WEB EXTRA / Kerns found guilty
![]() Court officers prepare to remove Kerns from the courtoom after the verdict. At left is his lawyer, William McElligott. (GARY HIGGINS/The Patriot Ledger) |
By SYDNEY SCHWARTZ
The Patriot Ledger
PLYMOUTH - Tobin Kerns, 19, was found guilty today of conspiring to
commit murder and threatening to use a deadly weapon at a school after
planning a Columbine-style massacre at Marshfield High School in 2005
Kerns
was indicted three years ago for on charges of conspiracy to commit
murder and threatening to use a deadly weapon at a school.
Kerns
and Joseph Nee, 20, were accused of planning a mass murder to take
place on April 15, 2005, patterned after the April 20, 1999, massacre
at Columbine High School in Littleton, Colo.
Nee was also indicted in 2004. He is awaiting trial.
At Columbine, two students fatally shot 12 schoolmates and a teacher before killing themselves.
Kerns
allegedly discussed the planned attack with two other friends who were
not part of the group that called itself Natural Born Killers.
Kerns
was charged with making a threat under a law enacted in the aftermath
of the Sept. 11 terrorist attacks. It requires ‘‘the communication of a
threat that a deadly, dangerous or destructive device, substance or
item is or will be pre sent or used at a specified place or location.’’
It does not require that the threat be communicated to a potential victim, the high court ruled.
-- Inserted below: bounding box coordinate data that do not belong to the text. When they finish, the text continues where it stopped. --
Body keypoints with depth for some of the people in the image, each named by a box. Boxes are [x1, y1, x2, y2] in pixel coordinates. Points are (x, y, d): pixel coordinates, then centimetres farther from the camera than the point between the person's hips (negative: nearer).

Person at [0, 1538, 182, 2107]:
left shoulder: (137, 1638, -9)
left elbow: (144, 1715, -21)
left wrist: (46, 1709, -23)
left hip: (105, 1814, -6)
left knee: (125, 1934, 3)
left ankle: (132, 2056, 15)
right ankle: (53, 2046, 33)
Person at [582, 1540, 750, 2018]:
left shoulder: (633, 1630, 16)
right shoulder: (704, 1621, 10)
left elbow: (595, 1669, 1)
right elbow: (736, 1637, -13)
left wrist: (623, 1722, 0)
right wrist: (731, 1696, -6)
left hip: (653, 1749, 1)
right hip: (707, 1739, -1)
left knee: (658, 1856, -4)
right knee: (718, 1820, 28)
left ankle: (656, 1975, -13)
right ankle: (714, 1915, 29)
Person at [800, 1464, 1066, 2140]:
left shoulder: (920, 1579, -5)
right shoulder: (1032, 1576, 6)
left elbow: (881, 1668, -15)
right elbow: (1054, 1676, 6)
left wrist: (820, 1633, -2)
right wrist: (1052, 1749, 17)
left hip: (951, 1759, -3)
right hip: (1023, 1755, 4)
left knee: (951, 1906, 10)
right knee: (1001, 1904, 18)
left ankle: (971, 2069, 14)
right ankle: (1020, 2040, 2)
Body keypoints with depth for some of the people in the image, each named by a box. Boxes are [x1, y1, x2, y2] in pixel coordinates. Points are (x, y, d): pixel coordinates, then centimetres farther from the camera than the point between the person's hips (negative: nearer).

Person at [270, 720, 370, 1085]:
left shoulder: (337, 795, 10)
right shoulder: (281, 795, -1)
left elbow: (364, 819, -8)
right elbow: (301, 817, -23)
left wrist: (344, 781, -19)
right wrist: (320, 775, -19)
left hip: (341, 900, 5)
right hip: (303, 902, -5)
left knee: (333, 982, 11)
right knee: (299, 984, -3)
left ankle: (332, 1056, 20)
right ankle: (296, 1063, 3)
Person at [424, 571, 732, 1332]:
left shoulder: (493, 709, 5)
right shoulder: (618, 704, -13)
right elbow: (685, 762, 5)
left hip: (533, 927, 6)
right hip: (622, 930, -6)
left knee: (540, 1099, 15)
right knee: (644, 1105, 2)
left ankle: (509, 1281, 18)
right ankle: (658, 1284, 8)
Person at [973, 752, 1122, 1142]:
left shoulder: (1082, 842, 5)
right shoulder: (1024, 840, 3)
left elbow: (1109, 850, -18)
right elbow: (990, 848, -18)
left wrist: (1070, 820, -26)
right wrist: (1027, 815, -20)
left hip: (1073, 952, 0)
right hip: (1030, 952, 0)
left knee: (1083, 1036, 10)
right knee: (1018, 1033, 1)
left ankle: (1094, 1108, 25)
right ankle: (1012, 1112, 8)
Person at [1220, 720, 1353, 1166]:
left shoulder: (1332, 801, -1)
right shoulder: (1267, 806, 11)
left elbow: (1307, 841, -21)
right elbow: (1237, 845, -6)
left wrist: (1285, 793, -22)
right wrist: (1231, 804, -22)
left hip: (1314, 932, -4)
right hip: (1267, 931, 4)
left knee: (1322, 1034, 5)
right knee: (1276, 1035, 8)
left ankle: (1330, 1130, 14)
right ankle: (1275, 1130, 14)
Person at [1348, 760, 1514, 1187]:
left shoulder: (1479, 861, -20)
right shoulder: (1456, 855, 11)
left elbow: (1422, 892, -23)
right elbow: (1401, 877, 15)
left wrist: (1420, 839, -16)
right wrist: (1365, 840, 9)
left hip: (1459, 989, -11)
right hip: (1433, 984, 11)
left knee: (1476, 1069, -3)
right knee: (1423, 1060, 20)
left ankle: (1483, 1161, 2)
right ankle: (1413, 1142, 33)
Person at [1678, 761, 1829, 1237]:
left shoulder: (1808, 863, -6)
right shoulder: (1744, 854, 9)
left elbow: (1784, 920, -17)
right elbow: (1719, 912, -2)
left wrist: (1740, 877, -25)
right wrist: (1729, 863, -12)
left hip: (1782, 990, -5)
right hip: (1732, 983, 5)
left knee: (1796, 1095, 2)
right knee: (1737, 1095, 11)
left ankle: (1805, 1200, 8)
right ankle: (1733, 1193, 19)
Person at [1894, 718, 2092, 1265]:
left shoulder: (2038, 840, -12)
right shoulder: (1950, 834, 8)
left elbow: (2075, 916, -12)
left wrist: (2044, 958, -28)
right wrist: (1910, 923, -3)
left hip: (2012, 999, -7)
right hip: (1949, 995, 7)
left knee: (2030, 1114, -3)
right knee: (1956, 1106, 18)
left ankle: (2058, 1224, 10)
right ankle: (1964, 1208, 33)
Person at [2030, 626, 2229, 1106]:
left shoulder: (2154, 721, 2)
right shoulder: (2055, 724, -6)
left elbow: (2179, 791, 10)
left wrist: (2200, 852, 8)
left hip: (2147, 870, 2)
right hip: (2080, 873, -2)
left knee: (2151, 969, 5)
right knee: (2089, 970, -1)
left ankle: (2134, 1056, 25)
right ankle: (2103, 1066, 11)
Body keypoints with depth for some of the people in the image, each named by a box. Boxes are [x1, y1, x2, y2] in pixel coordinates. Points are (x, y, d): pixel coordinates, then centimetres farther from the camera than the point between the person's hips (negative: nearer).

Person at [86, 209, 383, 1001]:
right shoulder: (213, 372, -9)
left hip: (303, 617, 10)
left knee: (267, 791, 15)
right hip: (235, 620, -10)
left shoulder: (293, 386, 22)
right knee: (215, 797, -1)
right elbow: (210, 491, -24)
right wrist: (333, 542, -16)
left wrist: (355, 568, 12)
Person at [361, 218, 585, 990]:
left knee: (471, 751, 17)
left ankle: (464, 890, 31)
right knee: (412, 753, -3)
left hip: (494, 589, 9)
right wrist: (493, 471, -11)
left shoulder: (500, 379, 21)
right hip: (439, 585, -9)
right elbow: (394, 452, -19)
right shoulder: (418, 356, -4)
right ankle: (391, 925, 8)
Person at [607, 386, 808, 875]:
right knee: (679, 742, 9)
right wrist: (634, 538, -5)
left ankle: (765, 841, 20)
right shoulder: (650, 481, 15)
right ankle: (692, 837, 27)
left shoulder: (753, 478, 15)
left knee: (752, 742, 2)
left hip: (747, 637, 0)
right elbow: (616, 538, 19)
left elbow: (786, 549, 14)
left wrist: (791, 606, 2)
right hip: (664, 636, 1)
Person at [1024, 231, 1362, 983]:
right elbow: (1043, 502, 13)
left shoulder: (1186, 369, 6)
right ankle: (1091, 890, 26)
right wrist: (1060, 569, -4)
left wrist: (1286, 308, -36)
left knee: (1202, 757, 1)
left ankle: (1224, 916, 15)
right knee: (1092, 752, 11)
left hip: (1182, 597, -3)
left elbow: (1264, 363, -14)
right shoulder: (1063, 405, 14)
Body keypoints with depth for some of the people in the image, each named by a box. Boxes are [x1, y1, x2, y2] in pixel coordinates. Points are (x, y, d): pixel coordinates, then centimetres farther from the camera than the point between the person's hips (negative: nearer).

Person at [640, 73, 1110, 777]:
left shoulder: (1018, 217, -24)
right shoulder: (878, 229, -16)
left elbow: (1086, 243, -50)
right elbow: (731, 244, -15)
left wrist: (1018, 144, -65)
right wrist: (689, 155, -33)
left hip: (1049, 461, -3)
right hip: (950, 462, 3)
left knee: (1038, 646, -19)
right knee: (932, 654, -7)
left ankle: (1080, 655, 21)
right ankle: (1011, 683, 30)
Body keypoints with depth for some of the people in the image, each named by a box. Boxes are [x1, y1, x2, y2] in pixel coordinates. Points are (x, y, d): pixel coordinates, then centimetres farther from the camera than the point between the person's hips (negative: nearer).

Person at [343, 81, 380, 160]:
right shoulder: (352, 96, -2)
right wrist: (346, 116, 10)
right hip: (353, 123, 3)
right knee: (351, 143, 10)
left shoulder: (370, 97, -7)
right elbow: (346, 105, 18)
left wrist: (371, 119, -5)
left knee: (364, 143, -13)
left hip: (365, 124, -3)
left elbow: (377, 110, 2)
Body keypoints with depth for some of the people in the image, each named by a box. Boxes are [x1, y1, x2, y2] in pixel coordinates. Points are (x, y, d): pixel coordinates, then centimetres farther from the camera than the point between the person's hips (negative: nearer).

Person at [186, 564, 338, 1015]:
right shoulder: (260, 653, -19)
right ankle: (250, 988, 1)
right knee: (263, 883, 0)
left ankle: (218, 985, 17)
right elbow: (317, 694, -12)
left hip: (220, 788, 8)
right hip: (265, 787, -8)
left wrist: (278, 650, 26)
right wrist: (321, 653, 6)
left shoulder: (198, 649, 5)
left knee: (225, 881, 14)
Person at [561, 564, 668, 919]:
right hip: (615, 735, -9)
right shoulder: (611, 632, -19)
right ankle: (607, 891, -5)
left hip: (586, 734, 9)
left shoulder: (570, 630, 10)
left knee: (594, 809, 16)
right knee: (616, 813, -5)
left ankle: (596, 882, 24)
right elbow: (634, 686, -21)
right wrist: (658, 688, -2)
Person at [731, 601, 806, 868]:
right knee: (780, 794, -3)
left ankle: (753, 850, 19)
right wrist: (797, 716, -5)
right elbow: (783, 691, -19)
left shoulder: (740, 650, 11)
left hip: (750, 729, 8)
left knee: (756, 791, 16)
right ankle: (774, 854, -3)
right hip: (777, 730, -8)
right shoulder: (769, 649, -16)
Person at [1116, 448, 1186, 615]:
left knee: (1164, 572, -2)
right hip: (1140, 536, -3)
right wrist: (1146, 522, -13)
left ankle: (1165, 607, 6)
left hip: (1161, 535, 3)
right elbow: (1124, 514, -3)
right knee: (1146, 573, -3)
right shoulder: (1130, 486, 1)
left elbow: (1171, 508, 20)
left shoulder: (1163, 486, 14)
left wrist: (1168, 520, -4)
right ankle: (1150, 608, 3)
Kerns’ trial was largely completed in October 2006. A verdict was
delayed because prosecutors and the judge who presided at the trial had
differing legal interpretations of a law on making threats to use
dangerous weapons at a school.
During Kerns’ trial last October,
Juvenile Court Judge Louis Coffin said he believed that Kerns could not
be convicted of making a threat unless the prosecution could show that
he made a threat directly to one of the in tended victims. Prosecutors
said making a threat through an intermediary is a crime.
In
August, the state Supreme Judicial Court ruled that Coffin
misinterpreted the law. The high court said Coffin’s interpretation of
that law could have led to ‘‘a wrongful acquittal of the defendant.’’
If
the Supreme Judicial Court had upheld Coffin’s interpretation,
convicting Kerns on the threat charge would have been nearly impossible
because prosecutors would have had no means for appeal.